I can’t decisively compare the complexity with IDebugTarget as I have never used IDebugTarget, but
I believe the new way, although probably more complex, provides much more flexibility.
Feel free to ask questions as you progress through the code. More than one person on this list
has integrated their debugger with DSF and could be of assistance.
Good luck
Marc
From: cdt-dev-bounces@xxxxxxxxxxx [mailto:cdt-dev-bounces@xxxxxxxxxxx]
On Behalf Of Farouk, Walid
Sent: Tuesday, September 09, 2014 7:51 AM
To: cdt-dev@xxxxxxxxxxx
Subject: [cdt-dev] Question on converting a debugger from CDI to DSF
Hi,
I am working on converting a debugger in our tool from CDI to DSF, the debugger used to display an alternative view in the DebugView that is relevant to the users of our tool.

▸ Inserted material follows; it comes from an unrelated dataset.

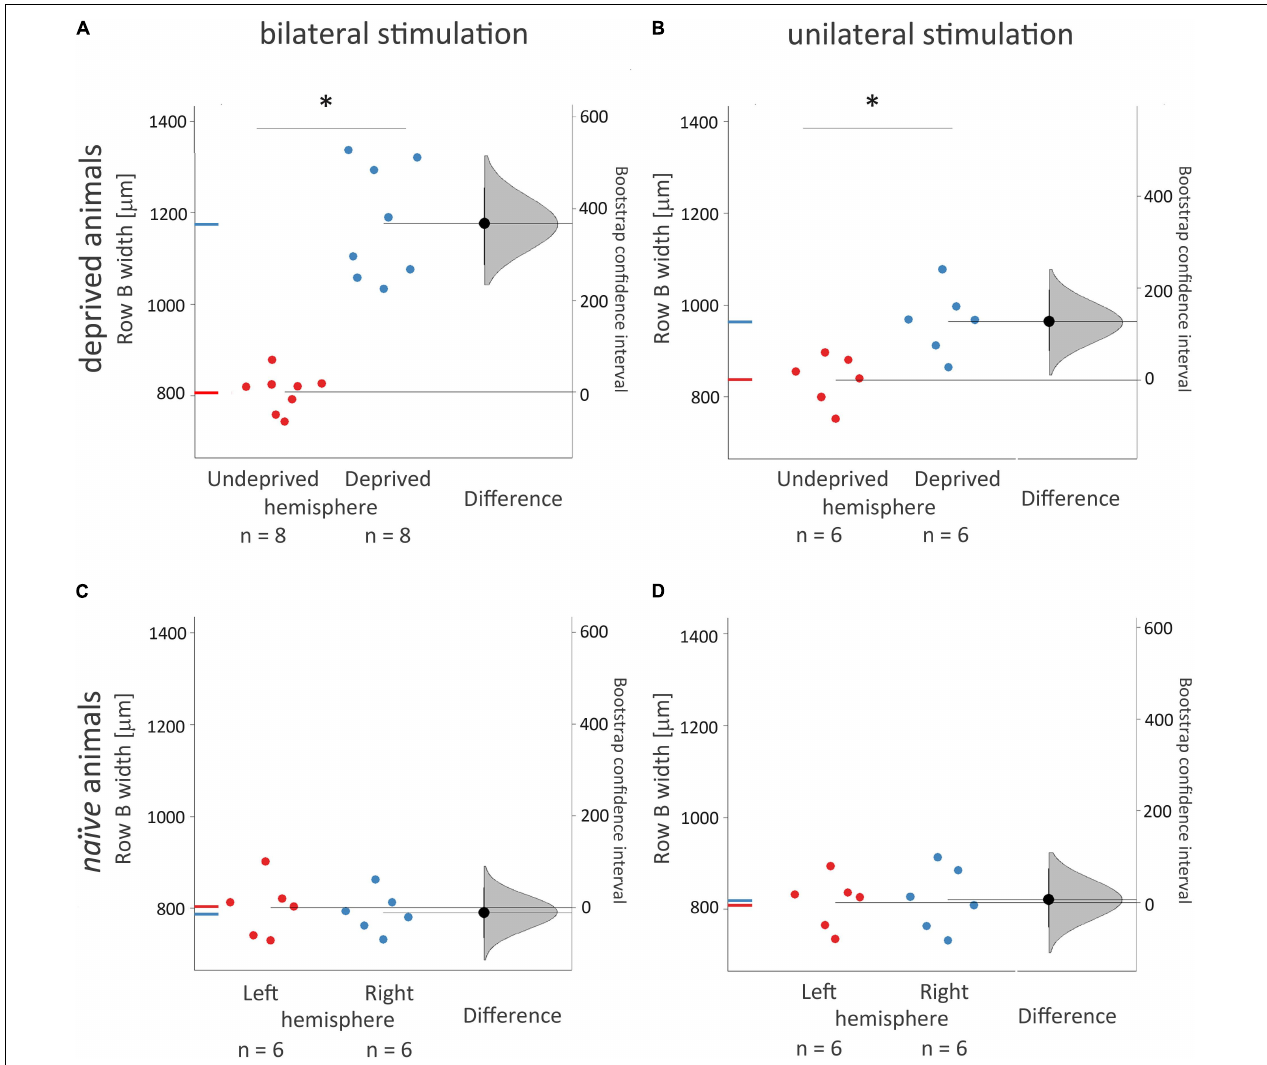
FIGURE 3 | Width of 2DG incorporation in rows B representations in the contralateral, deprived, and non-deprived hemispheres and its dependence on uni- vs. bilateral whiskers stimulation. Experimental groups were deprived and bilaterally ( A . n = 8) or unilaterally ( B . n = 6) stimulated during brain activity mapping; naïve rats ( C ., D. ) received just whiskers stimulation during brain activity mapping. ANOVA with post hoc Tuckey test and bootstrap analysis were used. The right curve shows an estimation plot emphasizing the effect size – the difference between the group means of the left and right hemispheres. The 0 point of the “difference axis” (on the right) is based on the mean of the reference group (the naive control group, presented below). The filled triangles show the difference between left and right hemispheres, with 95% confidence intervals. The curves illustrate the range of expected sampling error in estimating the mean difference. *Mean ± SD; * P <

It used to do that by creating debug targets (ICDebugTarget) in the launch method via CDIDebugModel.newDebugTarget.
Those debug targets were picked by org.eclipse.debug.core.Launch.getChildren() which is still valid.
I can see no other way to create debug targets, I can also see that this method is now deprecated, is there another way to create debug targets?
Or is there another alternative to add information to the Debug View?